Essay by Eric Worrall

Do they ever tire of being wrong?

How climate change threatens to close down ski resorts

By Isabelle Gerretsen January 25, 2023

From the Swiss Alps to the Rocky Mountains, ski resorts are struggling with the effects of climate change. How are they adapting to a warming world?

The Alps experienced record temperatures over Christmas and New Year, reaching 20.9 °C (70 °F) in northwestern Switzerland.

“It was exceptionally warm over Christmas and New Year,” says Stephanie Dijkman, Anzère Tourism Director. “Almost all the snow in the village was gone.

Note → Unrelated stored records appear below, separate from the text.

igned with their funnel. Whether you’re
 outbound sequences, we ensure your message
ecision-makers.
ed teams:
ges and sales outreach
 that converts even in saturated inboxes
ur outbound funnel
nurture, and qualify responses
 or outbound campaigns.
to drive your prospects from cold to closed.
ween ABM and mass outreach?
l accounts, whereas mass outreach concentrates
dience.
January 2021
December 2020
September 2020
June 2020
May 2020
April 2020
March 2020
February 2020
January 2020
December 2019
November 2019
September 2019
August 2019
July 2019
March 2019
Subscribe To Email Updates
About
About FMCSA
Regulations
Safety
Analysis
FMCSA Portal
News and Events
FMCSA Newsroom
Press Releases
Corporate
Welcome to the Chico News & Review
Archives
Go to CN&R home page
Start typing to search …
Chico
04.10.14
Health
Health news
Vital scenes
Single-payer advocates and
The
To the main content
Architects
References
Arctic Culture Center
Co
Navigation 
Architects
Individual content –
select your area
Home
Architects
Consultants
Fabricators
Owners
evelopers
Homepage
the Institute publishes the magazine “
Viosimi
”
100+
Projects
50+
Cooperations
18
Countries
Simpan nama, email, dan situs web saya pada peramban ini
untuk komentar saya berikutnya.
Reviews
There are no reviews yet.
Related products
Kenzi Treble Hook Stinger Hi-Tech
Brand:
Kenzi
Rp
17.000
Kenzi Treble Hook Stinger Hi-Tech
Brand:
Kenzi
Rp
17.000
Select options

I was quite worried.” People couldn’t ski down to the village, she adds.

Luckily it started snowing again in early JanuaryJust in time for the arrival of the “real ski fans” who book their trips outside of the holiday season and hope for “very good conditions”, she says.

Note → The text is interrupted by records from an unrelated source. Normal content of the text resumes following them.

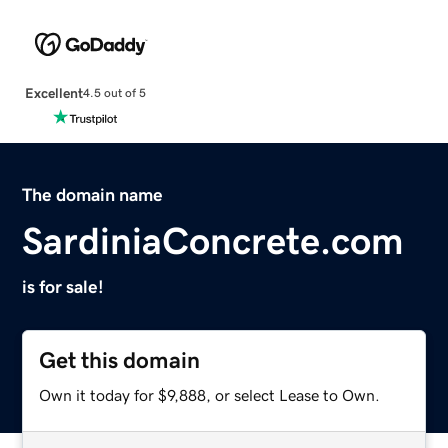
Excellent
4.5 out of 5
The domain name
SardiniaConcrete.com
is for sale!
Get this domain
Own it today for $9,888, or select Lease to Own.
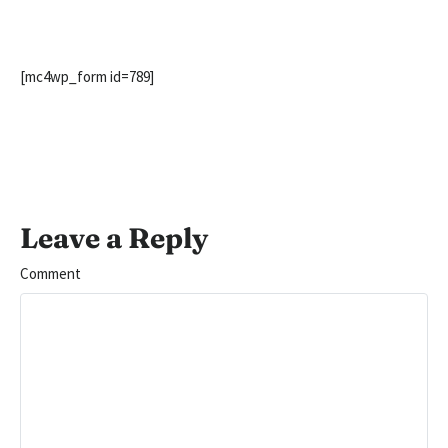
[mc4wp_form id=789]
Leave a Reply
Comment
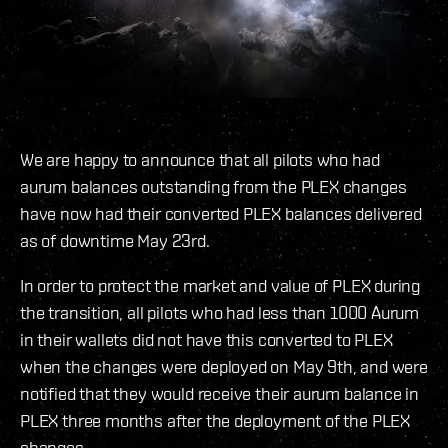
We are happy to announce that all pilots who had
aurum balances outstanding from the PLEX changes
have now had their converted PLEX balances delivered
as of downtime May 23rd.
In order to protect the market and value of PLEX during
the transition, all pilots who had less than 1000 Aurum
in their wallets did not have this converted to PLEX
when the changes were deployed on May 9th, and were
notified that they would receive their aurum balance in
PLEX three months after the deployment of the PLEX
changes.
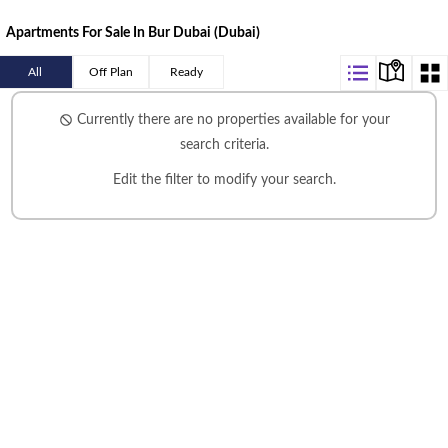
Apartments For Sale In Bur Dubai (Dubai)
All
Off Plan
Ready
Currently there are no properties available for your
search criteria.
Edit the filter
to modify your search.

As temperatures rise, the atmosphere holds more water vapor, leading to more precipitation, says Marie Cavitte, a glaciologist and climate researcher at the Catholic University of Leuven in Belgium. “[When] temperatures rise, [water vapour] falls as rain instead of snow,She adds, “This happens at low-altitude ski stations that are below 5,250 feet (1,600 m). That’s where we see a lot more rain-on-snow events that amplify the melting of existing snow.”

Read more:

In 2021, the BBC told us that global warming was making winters colder;

Climate change: Arctic warming associated with colder winters

Released September 2, 2021
By Matt McGrath
environmental correspondent

A new study shows that increases in extreme winter weather in parts of the US are linked to accelerated warming in the Arctic.

Scientists found that warming in the region ultimately disrupted the circular pattern of winds known as polar vortex.

This has allowed colder winter weather to pour into the US, particularly during the February cold spell in Texas.

The authors say warming will lead to more cold winters in some places.

Over the past four decades, satellite records have shown how rising global temperatures have profoundly affected the Arctic.

“We argue that melting sea ice in northwestern Eurasia, combined with increased snowfall in Siberia, is leading to an amplification of the west-to-east temperature differential across the Eurasian continent,” explained lead author Dr. Judah Cohen, a professor at Massachusetts Institute of Technology (MIT) and director of Atmospheric and Environmental Research, a weather risk management company.

“We know that if this temperature difference increases, it will lead to more disturbances in the polar vortex. And when it’s weakened, that leading to more extreme winter weather like the cold snap in Texas last February.”

Read more:

Reading the BBC, does it appear that climate change is causing some winters to be warm and rainy, some winters to be cold and snowy, and some winters to have warm and cold spells?

Don’t forget folks, the science is done.